Introducing Whisper

We have trained and are opening a neural network called Whisper that approaches human-level robustness and accuracy in English speech recognition.

read paper

see code

See card model

Whisper is an automatic speech recognition (ASR) system trained on 680,000 hours of multilingual, multitasking supervised data collected from the web. We show that using such a large and diverse data set leads to greater robustness to accents, background noise, and technical language. In addition, it allows transcription in multiple languages, as well as translation of those languages into English. We are open source models and inference code that serve as the foundation for building useful applications and for future research on robust speech processing.
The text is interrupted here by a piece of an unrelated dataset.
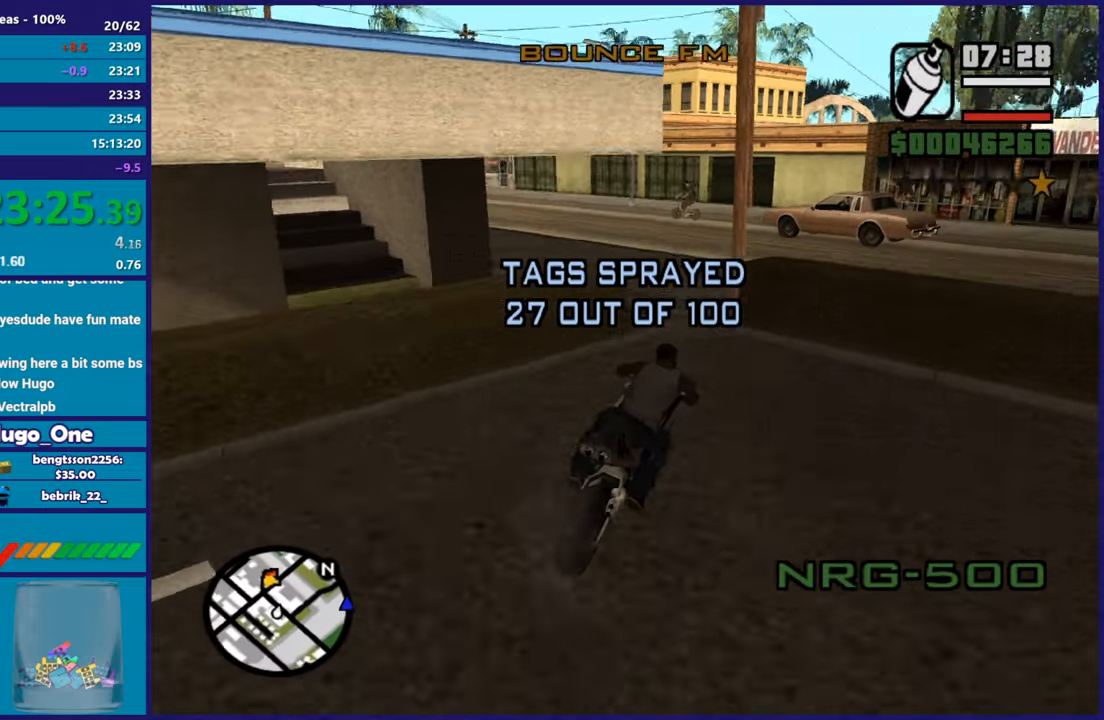
{"buttons": ["R2"], "left_stick": "left", "right_stick": "up-left", "events": [[83, "right_stick", "down-left"], [167, "left_stick", "right"], [217, "left_stick", "left"], [250, "R2", "down"], [284, "right_stick", "up-left"]]}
The Whisper architecture is a simple end-to-end approach, implemented as an encoder-decoder transformer. The input audio is split into 30-second chunks, converted to a log-Mel spectrogram, and then passed to an encoder. A decoder is trained to predict the corresponding text subtitle, interspersed with special tokens that direct the unique model to perform tasks such as language identification, sentence-level timestamps, multilingual speech transcription, and English speech translation.

Other existing approaches frequently use smaller and more closely matched audio and text training data sets, or use extensive but unsupervised audio pretraining. Because Whisper was trained on a large and diverse data set and not fitted to any specific one, it does not outperform models that specialize in the performance of LibriSpeech, a famous competitive benchmark in speech recognition. However, when we measure Whisper’s zero-shot performance across many diverse data sets, we find that it is much more robust and makes 50% fewer errors than those models.

About a third of Whisper’s audio dataset is not in English, and is alternately tasked with transcribing in the original language or translating into English. We found this approach to be particularly effective for learning speech-to-text translation and outperforms the SOTA supervised in CoVoST2 for zero-throw English translation.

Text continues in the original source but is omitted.